(What is needed)
Copy each line containing the word "text" from the records that follow, please.

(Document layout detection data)
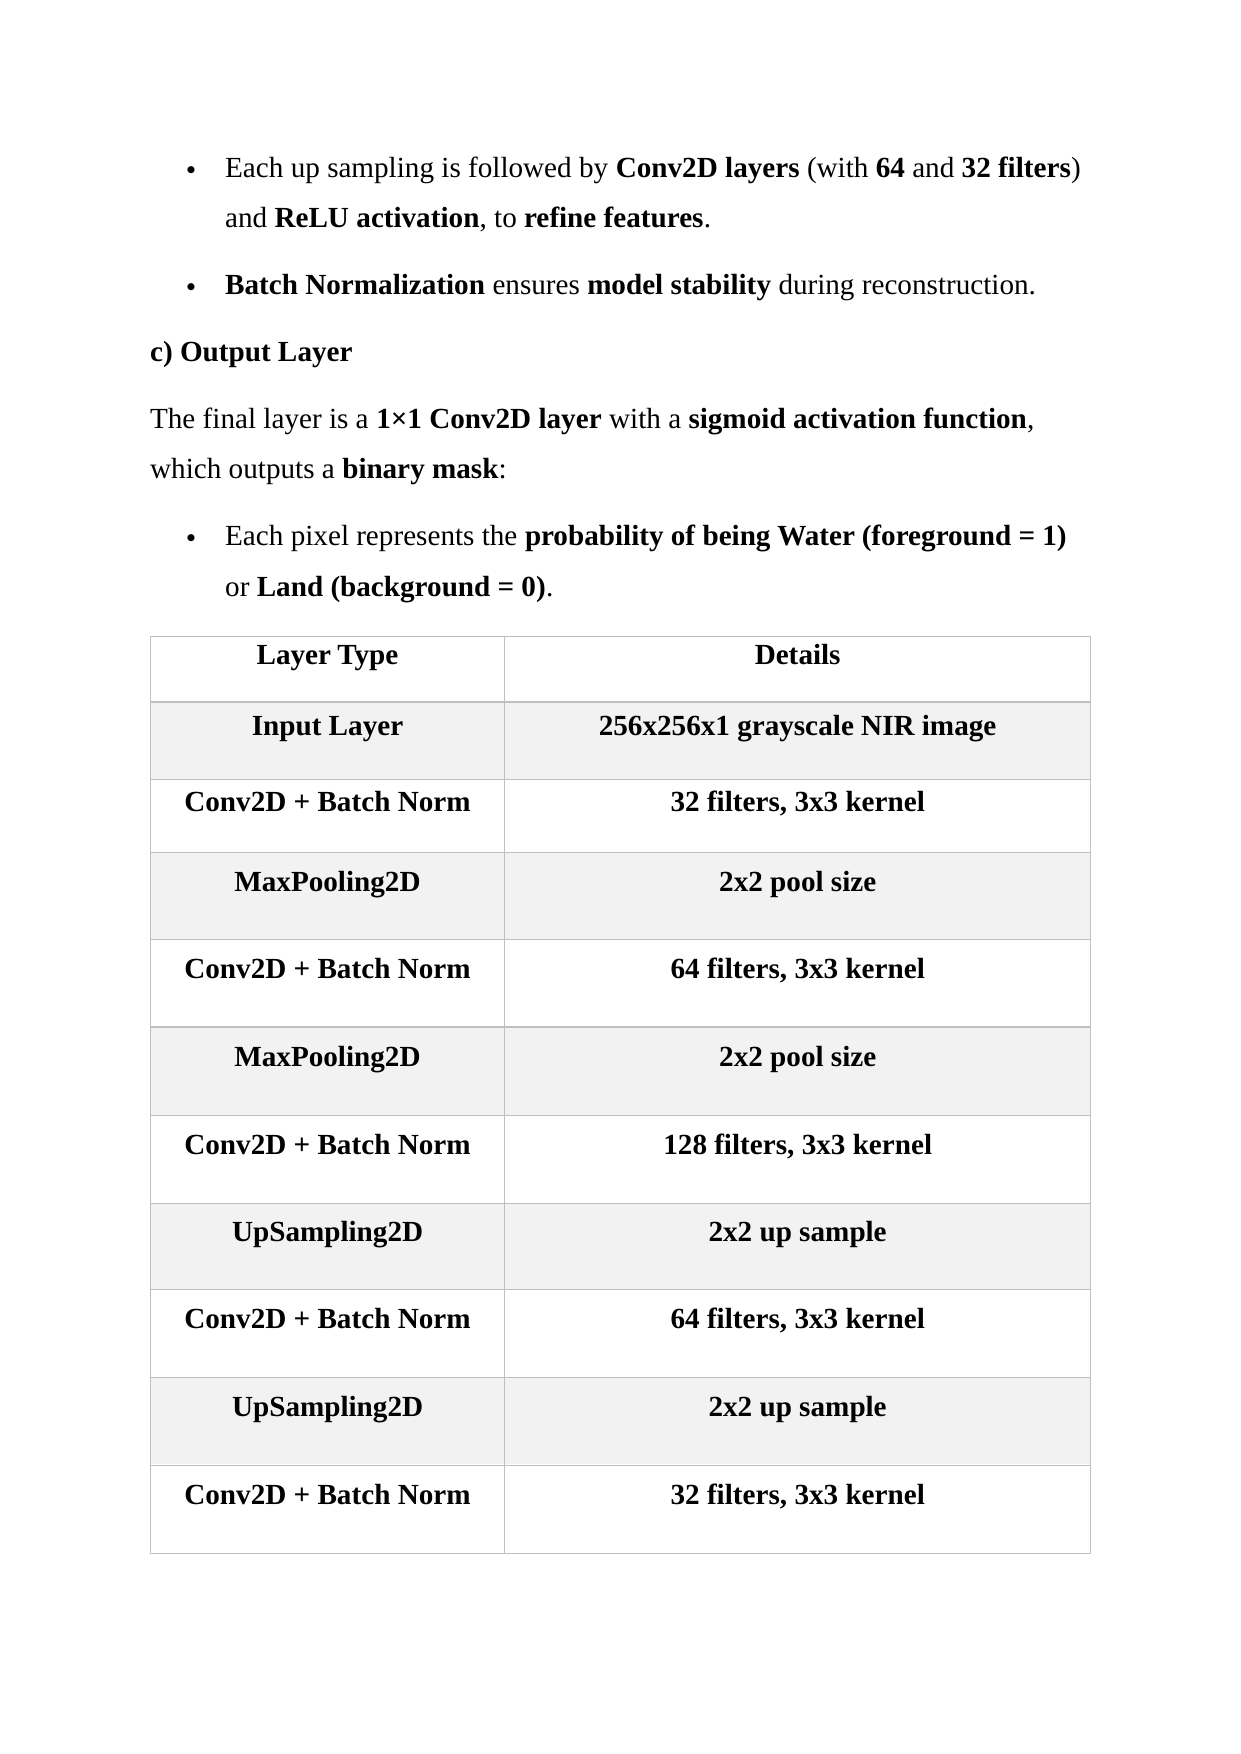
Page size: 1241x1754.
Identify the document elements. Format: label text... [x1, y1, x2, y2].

list Each pixel represents the probability of being Water (foreground = 1) or Land (background = 0). [187, 518, 1090, 602]
text c) Output Layer [150, 334, 1090, 368]
table_cell 64 filters, 3x3 kernel [505, 1290, 1090, 1377]
table_cell UpSampling2D [151, 1204, 504, 1289]
table_cell UpSampling2D [151, 1378, 504, 1464]
list Batch Normalization ensures model stability during reconstruction. [187, 267, 1090, 301]
table_cell 32 filters, 3x3 kernel [505, 1466, 1090, 1553]
table_header Layer Type [151, 637, 504, 701]
text The final layer is a 1×1 Conv2D layer with a sigmoid activation function, which outputs a binary mask: [150, 401, 1090, 485]
list Each up sampling is followed by Conv2D layers (with 64 and 32 filters) and ReLU activation, to refine features. [187, 150, 1090, 234]
table_cell 128 filters, 3x3 kernel [505, 1116, 1090, 1203]
table_cell 256x256x1 grayscale NIR image [505, 703, 1090, 779]
table_cell 32 filters, 3x3 kernel [505, 780, 1090, 852]
table_cell 2x2 pool size [505, 1028, 1090, 1115]
table_cell Input Layer [151, 703, 504, 779]
table_cell Conv2D + Batch Norm [151, 940, 504, 1026]
table_cell Conv2D + Batch Norm [151, 1116, 504, 1203]
table_cell MaxPooling2D [151, 1028, 504, 1115]
table_cell MaxPooling2D [151, 853, 504, 939]
table_cell 2x2 pool size [505, 853, 1090, 939]
table_cell Conv2D + Batch Norm [151, 1290, 504, 1377]
table_cell Conv2D + Batch Norm [151, 1466, 504, 1553]
table_cell 2x2 up sample [505, 1204, 1090, 1289]
table_cell Conv2D + Batch Norm [151, 780, 504, 852]
table_cell 2x2 up sample [505, 1378, 1090, 1464]
table_cell 64 filters, 3x3 kernel [505, 940, 1090, 1026]
table_header Details [505, 637, 1090, 701]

(The answer)
Identify the document elements. Format: label text... [x1, y1, x2, y2].
text c) Output Layer [150, 334, 1090, 368]
text The final layer is a 1×1 Conv2D layer with a sigmoid activation function, which outputs a binary mask: [150, 401, 1090, 485]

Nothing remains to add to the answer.